Dr. Weir provided an overview of disability measures in the Health and Retirement Survey. David Weir. Core measures in telephone interviews every two years include functional limitations, ADLs, IADLs, work limitations, housework and other limitations. He also described several innovations. In 2004, for example, SSA funded an in-person interview to increase consent for record linkages and the National Institute on Aging provided funds to include physical performance measures (grip strength, puff test, and times walk) and drop off questionnaires that included work limitation vignettes. The latter had an 80% response rate and data will be released in summer 2005.

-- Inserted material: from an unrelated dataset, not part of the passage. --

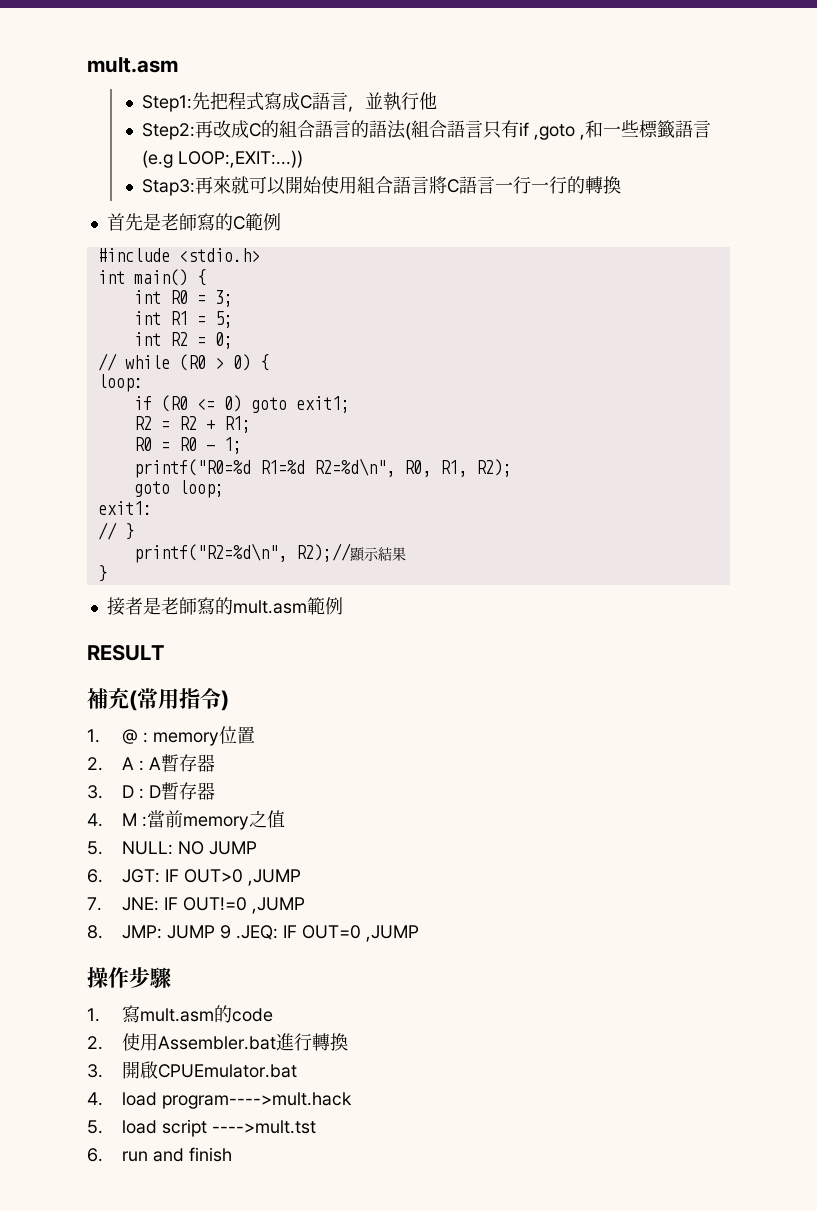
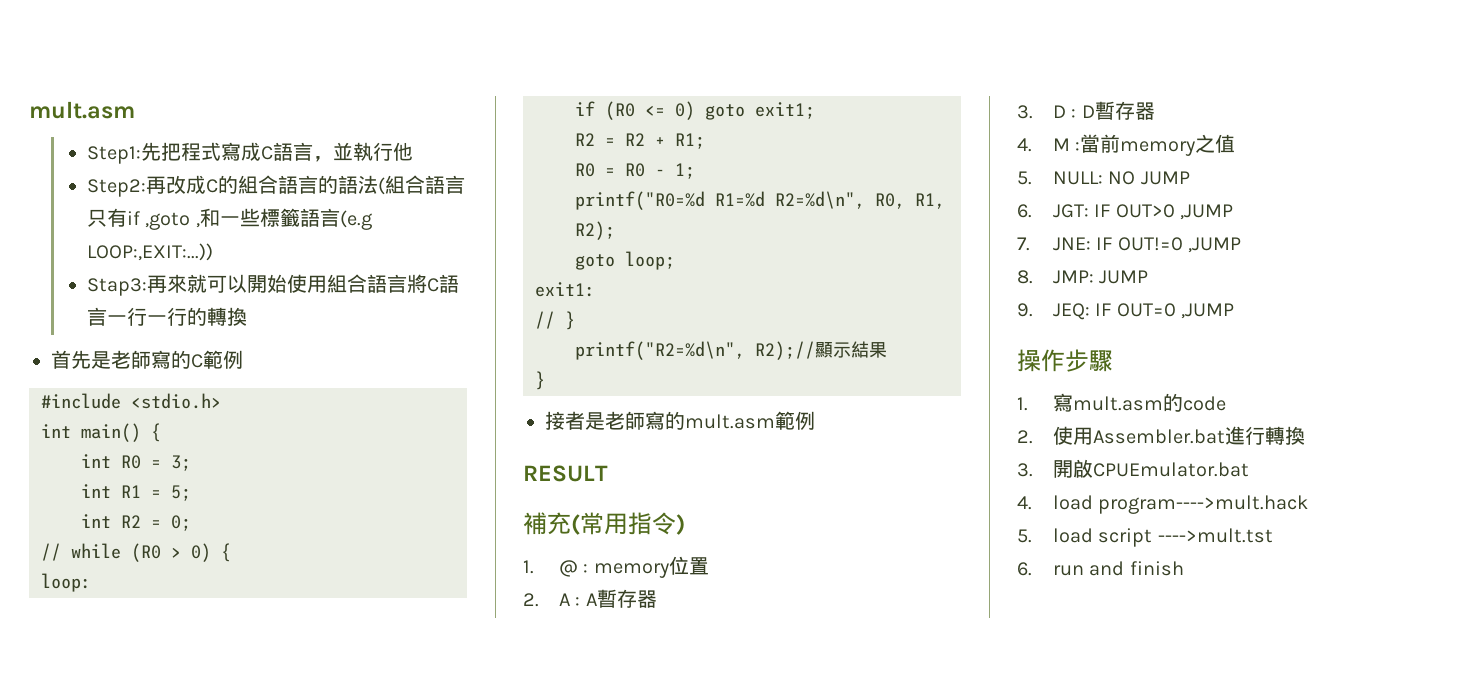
[220,925,279,940] 9 .JEQ: -> [1017,303,1090,320] // 9. JEQ:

In the near future, the HRS plans to include vignettes in its internet sample. In addition, one of the experimental modules in 2006 will be devoted to measuring modifications to the built environment designed by Dr. Vicki Freedman and Dr. Emily Agree. Also proposed for 2006 through 2010 are plans for one-third of the HRS to be interviewed in person and for performance measures and biomarkers to be collected. The performance measures collected in 2004 had good response rates (74.8%) even though individuals were given several opportunities to refuse, although preliminary analysis of the data suggests that there may be some selection according to disability status.

A number of additional points were raised by audience members:

  • There seems to be important differences in the ease with which innovations can be added to government and nongovernment surveys. The processes and constraints appear to be different. However, some of the limitations raised by the panel may be overstated. For example, NHANES is able to make changes to its CAPI and put data out every two years.
  • Survey content is driven in part by the audience for the survey. Policy-relevant surveys serving Congressional needs will have different measures than surveys designed to meet basic and social science research needs.
  • The question of whether innovations are being driven out by the need for consistency over time was raised. Audience and panel members suggested that this was not the case. One audience member suggested that surveys can be modified if the sample is large enough to undertake a split sample design, where the old and new questions are both asked for several years. Another audience member suggested that for measurement innovations to be accepted it would be important to demonstrate that the new items are more valid and reliable than the old. In making such changes it was suggested that the old questions appear first and newer questions placed at the end so that old questions would not be contaminated. Other creative ways to introduce and test new questions quickly include the experimental module (in which a random subset is administered the questions at the end of the main survey) and an Internet panel (in which respondents answer internet-based questionnaires).


  1. The project was funded by ASPE in cooperation with the National Institute on Aging. The research team included Polisher Research Institute, Johns Hopkins University, the National Center for Health Statistics and Westat.